I then edited the file using this script:

grep -i URL ./test.txt | awk -F 'URL:' '{print $2}' | awk '{$1=$1};1' | awk '{print $1}' | sort -u | sed '/^$/d' > ./sortedurls.txt

Which gave a list like this:

http://example.test/
http://example.test/page1/
http://example.test/page2/
...

The next step would be to create a JavaScript array from this file. I figure this can be done using node-fs. Something like this:

const fs = require('fs');
const text = fs.readFileSync('./sortedurls.txt', 'utf-8');
const arr = text.split('\n');

Which would create an array like this:

[ 'http://example.test/', 
  'http://example.text/page1/', 
  'http://example.text/page2/',
  ... ]

However, this does rely on the ability to use the Node File System module out of the box with Webpack, which I haven’t tried (and I can’t say I’m an expert on Node or Webpack).

You would also need to be able to execute a bash script to use wget, grep, and awk. But it looks like that isn’t too hard to do with this plugin. Depending on the size of a site though, this whole thing could take a long time!

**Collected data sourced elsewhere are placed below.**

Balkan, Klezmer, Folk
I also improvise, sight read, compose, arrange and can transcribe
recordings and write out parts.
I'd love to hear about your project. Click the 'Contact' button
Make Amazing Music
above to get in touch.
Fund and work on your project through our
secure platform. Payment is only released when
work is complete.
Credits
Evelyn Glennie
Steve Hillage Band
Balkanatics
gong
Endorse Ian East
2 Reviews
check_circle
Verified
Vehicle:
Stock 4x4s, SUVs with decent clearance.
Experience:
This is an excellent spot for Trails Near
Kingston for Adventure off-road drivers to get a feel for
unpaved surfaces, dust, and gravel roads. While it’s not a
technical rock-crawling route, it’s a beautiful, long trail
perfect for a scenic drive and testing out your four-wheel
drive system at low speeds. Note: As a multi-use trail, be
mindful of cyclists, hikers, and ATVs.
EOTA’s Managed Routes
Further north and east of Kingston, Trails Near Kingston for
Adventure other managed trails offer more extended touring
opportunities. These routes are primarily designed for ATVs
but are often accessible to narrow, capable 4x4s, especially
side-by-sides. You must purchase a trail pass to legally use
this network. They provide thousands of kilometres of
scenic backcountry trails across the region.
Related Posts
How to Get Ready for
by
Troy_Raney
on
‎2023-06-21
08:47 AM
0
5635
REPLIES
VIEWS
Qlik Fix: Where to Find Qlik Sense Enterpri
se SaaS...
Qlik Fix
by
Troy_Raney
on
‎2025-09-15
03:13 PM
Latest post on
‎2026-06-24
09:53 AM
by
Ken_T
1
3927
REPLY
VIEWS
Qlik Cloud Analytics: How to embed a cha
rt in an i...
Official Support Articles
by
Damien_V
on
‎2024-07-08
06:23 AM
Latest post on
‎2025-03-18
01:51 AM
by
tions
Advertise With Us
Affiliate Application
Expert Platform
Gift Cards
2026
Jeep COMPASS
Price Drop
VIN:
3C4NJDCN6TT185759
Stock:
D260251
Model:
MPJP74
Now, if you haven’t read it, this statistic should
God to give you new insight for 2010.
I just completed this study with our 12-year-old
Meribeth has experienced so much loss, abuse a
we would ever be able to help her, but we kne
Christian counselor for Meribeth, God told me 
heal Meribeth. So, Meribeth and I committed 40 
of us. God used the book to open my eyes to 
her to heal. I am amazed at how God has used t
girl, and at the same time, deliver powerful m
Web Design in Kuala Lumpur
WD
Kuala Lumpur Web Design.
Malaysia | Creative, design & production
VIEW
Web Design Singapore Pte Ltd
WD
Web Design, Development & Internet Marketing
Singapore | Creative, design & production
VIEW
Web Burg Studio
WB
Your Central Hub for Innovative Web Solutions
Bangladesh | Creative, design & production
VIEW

It’s very possible I’ve completely overcomplicated this though. Would love feedback, especially if there is an easier way to go about it!


#5

This looks awesome. I’ll have to take a look at it later, but first, one word of warning regarding crawling with wget is that you need to whitelist your IP so you don’t get blocked (edit: for remote servers of course).


#6

That’s a good point!

I also saw someone suggest adding --wait=1 to the wget command in order to not decrease your site’s performance while generating the sitemap.